* SELECTED PASSAGE:
■ ■ ■ ■

In traveling and praying through my dark spaces, i have discovered something about myself.  Something that is most likely true of all of us.  In the midst of the darkness, at the moment i need Him most, i reject God’s presence.  i’m tempted to say “i don’t invite him into it,” but i believe it’s more true that I reject him being a part of it.

So many questions flooded my mind that morning.  Even the seemingly simple ones had no answer in response … only more questions.  i wish that i could remember them, and i wish that particular battle had been punctuated with some final and lasting victory.  What i am certain of, instead, are two equally vital truths.  First, that God already knows the depth, breadth and minute details of my dark spaces … the ones i retreat or cower into and securely shut the door behind myself.  And second, that He stands persistently knocking on the well-lit side of that door, wanting desperately to be invited in.

We so often invite God into ourselves like we invite a newcomer into our home.  We deliver an invite for a specific date and time and are excited for them to come.  We prepare for their arrival, taking particular care to clean what can be seen and give our best effort to make our home a space where they will feel welcome and comfortable.  Inevitably though, there is a room or space that we would be embarrassed for our guests to see.  We proudly show off the sparkling spaces, but distract attention from, walk past, or explain away the space where they are not welcome.

God has been so merciful to me as i have been opening doors to those unwelcome spaces.  As doors open, the revealing and healing light of His presence has burst in where once only darkness existed.

If the story of those spaces sounds all too familiar, i offer you hope and encourage you that the knocking on the well-lit side of that dark door is Jesus.  Don’t be afraid, He already knows.  And His work on the cross makes it certain that your darkness holds no power over you, if you’ll just invite Him in.  Don’t wait, do it today, do it now!

Posted by: mikenicholsblog | June 19, 2017


This morning’s reading took me to different places that in a manner of minutes caused different reactions. There is so much to learn from the depth of Revelation to the practical advice from Proverbs. For me, Revelation is not a book to quickly read through.  Rather, it is one that needs to be studied and pondered. Correspondingly, Proverbs fascinates me in looking for wisdom principles for each day. God’s Word has practical advice and depth to ponder, and both can be accomplished in one sitting! But there was more to my reading that caught my attention. I want to know Revelation better and live out the wisdom of Proverbs, but what should my/our days look like?

■ ■ ■ ■

* SUPPLIED DATA:
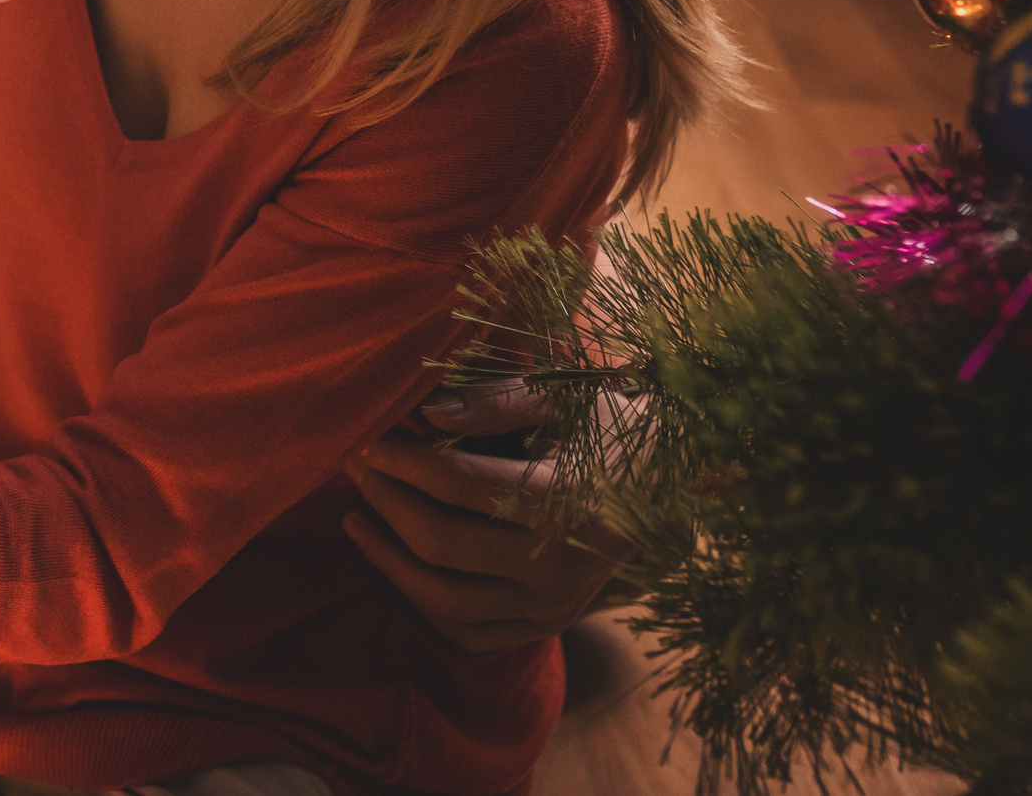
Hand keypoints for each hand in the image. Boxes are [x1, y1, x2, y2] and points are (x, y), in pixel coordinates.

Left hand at [343, 379, 634, 653]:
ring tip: (356, 518)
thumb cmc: (610, 425)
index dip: (401, 459)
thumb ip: (495, 401)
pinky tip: (394, 564)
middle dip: (387, 501)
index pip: (457, 485)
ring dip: (388, 560)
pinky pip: (469, 634)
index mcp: (565, 500)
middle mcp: (560, 564)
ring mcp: (555, 605)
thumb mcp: (565, 396)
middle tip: (357, 467)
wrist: (675, 479)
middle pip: (442, 544)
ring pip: (446, 602)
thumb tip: (425, 410)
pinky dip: (422, 604)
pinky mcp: (549, 625)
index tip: (369, 437)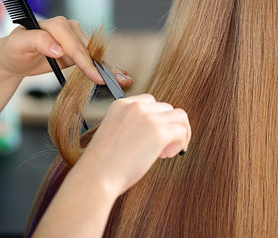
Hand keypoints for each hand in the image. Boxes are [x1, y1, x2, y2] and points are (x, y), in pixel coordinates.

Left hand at [0, 16, 132, 86]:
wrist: (14, 56)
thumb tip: (58, 49)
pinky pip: (93, 57)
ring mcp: (75, 37)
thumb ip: (37, 42)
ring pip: (95, 54)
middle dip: (102, 67)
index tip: (95, 77)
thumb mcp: (18, 45)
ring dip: (109, 68)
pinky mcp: (78, 47)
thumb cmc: (14, 50)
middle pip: (89, 50)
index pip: (74, 45)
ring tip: (123, 80)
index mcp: (55, 25)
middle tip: (117, 81)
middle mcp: (68, 28)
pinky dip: (105, 66)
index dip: (85, 62)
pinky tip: (119, 72)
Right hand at [74, 94, 190, 196]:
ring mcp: (148, 118)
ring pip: (179, 116)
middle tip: (160, 148)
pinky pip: (181, 131)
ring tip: (167, 151)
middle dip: (167, 126)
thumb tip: (155, 131)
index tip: (151, 136)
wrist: (96, 177)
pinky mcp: (159, 132)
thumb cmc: (103, 164)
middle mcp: (135, 106)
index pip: (149, 101)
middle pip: (166, 108)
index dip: (155, 118)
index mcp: (121, 104)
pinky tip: (165, 156)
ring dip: (179, 132)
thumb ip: (132, 125)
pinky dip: (180, 143)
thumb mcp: (114, 133)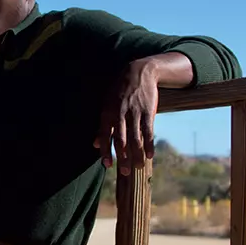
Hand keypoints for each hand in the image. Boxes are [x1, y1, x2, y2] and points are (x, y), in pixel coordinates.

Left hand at [94, 60, 158, 174]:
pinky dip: (149, 144)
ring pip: (135, 138)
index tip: (108, 166)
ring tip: (138, 166)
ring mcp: (134, 113)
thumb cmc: (119, 92)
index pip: (104, 136)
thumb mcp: (106, 105)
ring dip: (137, 154)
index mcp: (107, 114)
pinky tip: (150, 155)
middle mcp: (119, 114)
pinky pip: (148, 131)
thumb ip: (102, 126)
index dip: (106, 152)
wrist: (138, 72)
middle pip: (120, 140)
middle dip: (123, 157)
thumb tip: (95, 144)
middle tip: (125, 172)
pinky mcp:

■ ■ ■ ■

* ACTIONS TO TAKE:
A) From the devotional blog text, reproduce the part starting at "In traveling and" and ending at "part of it.".
B) Translate this sentence from the devotional blog text into Spanish: "We so often invite God into ourselves like we invite a newcomer into our home."
C) Extend the devotional blog text on faith and daily reading, picking up right after its final sentence.

* ANSWER SET:
A)
In traveling and praying through my dark spaces, i have discovered something about myself.  Something that is most likely true of all of us.  In the midst of the darkness, at the moment i need Him most, i reject God’s presence.  i’m tempted to say “i don’t invite him into it,” but i believe it’s more true that I reject him being a part of it.

B) Con mucha frecuencia invitamos a Dios a nuestro interior del mismo modo en que invitamos a un recién llegado a nuestro hogar.

C)
Today’s reading also took me to a rather unusual place … the words of Johann Sebastian Bach! With my southern roots, you wouldn’t call me a classical music lover (although, my wife is giving her best effort to convert me). His ability to compose great scores is beyond the comprehension and capabilities of almost anyone who has ever lived. But his model of preparation and completion is something that you and I can take with us every day. In the book All IN, by Mark Batterson the story is told of how Bach would work on his cantatas.

“They were prayers before they were songs, literally. Before Bach started scoring a sheet of music, he would scrawl J.J.—Jesu juva—at the very top. It was the simplest of prayers: Jesus, help me. Then, at the completion of every composition, Bach inscribed three letters in the margin of his music: SDG. Those three letters stood for the Latin phrase, Soli Deo Gloria—to the glory of God alone. Soli Deo Gloria was one of the rallying cries of the Protestant Reformation, but Bach personalized it.”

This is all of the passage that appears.